------ Working data

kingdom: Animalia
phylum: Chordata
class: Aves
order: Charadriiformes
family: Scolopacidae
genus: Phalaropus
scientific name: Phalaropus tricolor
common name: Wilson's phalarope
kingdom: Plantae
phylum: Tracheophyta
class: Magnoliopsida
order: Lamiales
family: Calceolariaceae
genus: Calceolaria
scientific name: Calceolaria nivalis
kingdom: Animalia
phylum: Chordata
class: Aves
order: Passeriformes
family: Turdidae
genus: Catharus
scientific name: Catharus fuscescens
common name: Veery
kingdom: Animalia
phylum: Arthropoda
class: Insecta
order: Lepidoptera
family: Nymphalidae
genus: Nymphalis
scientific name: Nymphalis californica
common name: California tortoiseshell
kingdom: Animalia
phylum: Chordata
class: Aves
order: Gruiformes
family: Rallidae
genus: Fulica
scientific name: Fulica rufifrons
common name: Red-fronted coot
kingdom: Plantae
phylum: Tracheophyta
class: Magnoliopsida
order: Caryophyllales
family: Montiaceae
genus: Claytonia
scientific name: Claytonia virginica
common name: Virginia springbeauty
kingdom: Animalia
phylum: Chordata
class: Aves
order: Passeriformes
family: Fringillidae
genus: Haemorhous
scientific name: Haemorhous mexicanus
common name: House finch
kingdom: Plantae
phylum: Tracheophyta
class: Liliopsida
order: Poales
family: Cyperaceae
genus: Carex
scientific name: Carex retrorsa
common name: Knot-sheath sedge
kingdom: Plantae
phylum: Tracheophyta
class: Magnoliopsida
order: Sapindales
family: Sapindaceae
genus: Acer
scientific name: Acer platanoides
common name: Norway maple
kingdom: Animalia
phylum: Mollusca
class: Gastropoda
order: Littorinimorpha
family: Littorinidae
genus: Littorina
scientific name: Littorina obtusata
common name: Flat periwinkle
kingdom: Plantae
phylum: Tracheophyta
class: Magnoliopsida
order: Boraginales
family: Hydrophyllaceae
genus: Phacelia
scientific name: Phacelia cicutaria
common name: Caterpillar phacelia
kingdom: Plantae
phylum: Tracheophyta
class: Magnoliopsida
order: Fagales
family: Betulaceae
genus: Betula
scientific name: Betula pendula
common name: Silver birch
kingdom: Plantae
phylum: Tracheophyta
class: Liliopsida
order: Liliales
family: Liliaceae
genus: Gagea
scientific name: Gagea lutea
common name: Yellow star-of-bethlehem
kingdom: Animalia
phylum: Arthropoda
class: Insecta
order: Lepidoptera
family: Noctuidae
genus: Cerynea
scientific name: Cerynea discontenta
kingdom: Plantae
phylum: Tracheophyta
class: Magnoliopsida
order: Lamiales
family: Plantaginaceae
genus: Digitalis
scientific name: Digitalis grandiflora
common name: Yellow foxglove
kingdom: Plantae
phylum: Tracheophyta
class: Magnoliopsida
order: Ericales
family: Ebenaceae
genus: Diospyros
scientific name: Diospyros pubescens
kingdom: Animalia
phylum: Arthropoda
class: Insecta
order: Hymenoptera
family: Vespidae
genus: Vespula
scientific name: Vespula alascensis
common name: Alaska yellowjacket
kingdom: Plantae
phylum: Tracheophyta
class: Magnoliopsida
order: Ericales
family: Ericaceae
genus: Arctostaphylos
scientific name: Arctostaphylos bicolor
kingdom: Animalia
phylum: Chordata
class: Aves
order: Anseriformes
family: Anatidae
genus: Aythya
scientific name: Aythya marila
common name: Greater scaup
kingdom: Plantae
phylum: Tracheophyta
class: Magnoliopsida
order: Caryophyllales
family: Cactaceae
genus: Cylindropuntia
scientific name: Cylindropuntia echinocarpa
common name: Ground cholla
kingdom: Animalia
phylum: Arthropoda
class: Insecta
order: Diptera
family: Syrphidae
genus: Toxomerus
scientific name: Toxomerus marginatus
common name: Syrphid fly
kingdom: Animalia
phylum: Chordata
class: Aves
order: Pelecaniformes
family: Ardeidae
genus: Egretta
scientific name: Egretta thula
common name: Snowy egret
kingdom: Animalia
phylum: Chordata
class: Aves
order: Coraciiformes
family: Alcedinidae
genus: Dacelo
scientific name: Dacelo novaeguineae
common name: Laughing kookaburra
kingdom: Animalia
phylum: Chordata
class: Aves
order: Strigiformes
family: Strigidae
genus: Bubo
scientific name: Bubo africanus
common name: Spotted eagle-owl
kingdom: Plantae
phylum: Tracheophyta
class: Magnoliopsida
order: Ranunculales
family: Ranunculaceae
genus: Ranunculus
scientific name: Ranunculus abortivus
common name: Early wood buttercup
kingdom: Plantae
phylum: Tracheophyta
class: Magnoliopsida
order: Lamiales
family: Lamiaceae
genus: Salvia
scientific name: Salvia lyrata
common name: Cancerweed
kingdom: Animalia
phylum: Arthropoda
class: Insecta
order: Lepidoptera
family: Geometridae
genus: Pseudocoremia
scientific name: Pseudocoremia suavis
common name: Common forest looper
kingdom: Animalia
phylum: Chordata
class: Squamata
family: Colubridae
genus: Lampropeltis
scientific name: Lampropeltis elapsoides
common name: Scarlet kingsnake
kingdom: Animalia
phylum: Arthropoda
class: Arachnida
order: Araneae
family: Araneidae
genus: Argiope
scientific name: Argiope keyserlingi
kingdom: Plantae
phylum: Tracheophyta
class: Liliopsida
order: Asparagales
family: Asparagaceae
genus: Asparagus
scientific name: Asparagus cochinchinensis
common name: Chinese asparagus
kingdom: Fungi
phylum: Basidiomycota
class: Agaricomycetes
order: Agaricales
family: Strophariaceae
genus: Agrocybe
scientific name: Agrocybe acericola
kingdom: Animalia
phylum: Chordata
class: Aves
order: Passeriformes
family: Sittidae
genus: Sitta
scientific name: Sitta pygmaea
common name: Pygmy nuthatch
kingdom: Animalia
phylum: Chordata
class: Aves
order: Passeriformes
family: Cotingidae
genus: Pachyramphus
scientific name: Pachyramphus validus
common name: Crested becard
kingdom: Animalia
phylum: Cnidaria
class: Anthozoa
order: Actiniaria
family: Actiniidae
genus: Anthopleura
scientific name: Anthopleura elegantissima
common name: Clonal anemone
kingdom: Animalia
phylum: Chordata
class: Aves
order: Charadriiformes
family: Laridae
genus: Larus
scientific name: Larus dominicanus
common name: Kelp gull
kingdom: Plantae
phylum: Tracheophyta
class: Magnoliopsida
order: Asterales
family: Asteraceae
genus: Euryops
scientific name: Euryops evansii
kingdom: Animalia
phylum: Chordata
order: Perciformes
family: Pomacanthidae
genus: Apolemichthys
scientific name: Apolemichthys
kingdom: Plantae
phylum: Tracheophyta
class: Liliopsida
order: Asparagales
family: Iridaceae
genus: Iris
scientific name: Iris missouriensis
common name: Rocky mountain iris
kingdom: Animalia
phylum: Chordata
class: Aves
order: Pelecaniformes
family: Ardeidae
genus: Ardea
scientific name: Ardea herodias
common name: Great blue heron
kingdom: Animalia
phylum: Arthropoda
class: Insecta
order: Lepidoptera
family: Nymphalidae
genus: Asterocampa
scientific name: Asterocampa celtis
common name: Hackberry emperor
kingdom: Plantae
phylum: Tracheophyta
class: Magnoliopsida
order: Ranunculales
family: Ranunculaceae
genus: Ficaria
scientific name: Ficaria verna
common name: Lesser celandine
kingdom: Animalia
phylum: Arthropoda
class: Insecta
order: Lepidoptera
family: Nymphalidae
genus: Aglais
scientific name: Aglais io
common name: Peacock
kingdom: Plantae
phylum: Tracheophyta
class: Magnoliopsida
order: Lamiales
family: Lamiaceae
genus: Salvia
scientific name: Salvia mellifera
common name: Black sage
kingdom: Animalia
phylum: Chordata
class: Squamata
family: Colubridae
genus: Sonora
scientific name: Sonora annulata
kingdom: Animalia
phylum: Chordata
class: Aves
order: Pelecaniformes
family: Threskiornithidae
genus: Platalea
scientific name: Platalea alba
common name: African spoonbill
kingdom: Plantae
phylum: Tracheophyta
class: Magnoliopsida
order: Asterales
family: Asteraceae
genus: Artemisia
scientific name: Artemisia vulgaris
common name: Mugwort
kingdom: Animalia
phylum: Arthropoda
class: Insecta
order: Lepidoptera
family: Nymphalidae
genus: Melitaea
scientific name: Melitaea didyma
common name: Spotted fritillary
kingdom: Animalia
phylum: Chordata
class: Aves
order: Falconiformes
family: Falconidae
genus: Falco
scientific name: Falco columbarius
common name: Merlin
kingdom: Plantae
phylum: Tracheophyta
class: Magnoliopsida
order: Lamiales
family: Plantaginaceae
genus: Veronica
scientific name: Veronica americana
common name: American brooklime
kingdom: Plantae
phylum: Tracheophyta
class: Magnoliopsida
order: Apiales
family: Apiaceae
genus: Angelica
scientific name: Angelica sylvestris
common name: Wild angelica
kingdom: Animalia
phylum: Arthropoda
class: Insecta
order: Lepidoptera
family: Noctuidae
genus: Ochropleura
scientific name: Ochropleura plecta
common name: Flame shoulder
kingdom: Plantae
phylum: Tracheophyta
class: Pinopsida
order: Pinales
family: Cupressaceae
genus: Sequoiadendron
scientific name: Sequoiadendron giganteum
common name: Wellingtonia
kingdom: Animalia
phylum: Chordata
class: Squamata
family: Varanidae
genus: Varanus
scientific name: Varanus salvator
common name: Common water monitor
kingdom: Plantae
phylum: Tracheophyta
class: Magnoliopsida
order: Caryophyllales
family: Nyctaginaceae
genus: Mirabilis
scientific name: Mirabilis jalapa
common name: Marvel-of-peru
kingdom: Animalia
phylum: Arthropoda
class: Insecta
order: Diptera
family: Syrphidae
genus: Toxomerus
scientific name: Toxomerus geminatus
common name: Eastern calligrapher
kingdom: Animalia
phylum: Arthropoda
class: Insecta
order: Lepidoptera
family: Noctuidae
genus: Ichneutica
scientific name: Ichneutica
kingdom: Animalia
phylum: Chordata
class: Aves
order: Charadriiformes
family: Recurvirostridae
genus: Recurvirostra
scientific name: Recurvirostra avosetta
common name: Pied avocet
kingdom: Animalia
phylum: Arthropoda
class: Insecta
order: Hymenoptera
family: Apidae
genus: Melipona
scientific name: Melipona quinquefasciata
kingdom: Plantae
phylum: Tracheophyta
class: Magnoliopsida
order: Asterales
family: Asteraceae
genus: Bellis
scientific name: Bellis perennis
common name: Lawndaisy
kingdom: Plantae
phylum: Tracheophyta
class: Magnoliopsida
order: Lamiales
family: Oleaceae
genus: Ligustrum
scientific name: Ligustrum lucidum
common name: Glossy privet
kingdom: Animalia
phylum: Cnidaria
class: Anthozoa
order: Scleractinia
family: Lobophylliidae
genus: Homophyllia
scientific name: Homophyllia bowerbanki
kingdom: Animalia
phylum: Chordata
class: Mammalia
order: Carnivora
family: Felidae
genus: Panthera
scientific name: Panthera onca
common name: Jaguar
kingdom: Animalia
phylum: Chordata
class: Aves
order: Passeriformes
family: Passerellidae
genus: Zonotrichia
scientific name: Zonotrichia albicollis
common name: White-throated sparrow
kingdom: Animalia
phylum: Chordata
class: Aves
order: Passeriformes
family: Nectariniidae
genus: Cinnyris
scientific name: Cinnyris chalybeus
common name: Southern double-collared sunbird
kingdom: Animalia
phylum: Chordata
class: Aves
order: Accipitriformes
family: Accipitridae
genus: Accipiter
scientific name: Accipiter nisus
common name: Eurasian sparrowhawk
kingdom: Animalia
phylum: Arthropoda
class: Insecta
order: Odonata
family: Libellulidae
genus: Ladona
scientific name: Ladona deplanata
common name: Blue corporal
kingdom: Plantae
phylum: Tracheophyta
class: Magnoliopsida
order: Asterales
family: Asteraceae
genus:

------------

Task objective:
Can you output the part of the listing that begins with the line containing "common name: White-throated sparrow" and ends with the line containing "genus: Ladona" as a numbered list, with both of those lines included and any blank lines left out?

Solution to this task:
1. common name: White-throated sparrow
2. kingdom: Animalia
3. phylum: Chordata
4. class: Aves
5. order: Passeriformes
6. family: Nectariniidae
7. genus: Cinnyris
8. scientific name: Cinnyris chalybeus
9. common name: Southern double-collared sunbird
10. kingdom: Animalia
11. phylum: Chordata
12. class: Aves
13. order: Accipitriformes
14. family: Accipitridae
15. genus: Accipiter
16. scientific name: Accipiter nisus
17. common name: Eurasian sparrowhawk
18. kingdom: Animalia
19. phylum: Arthropoda
20. class: Insecta
21. order: Odonata
22. family: Libellulidae
23. genus: Ladona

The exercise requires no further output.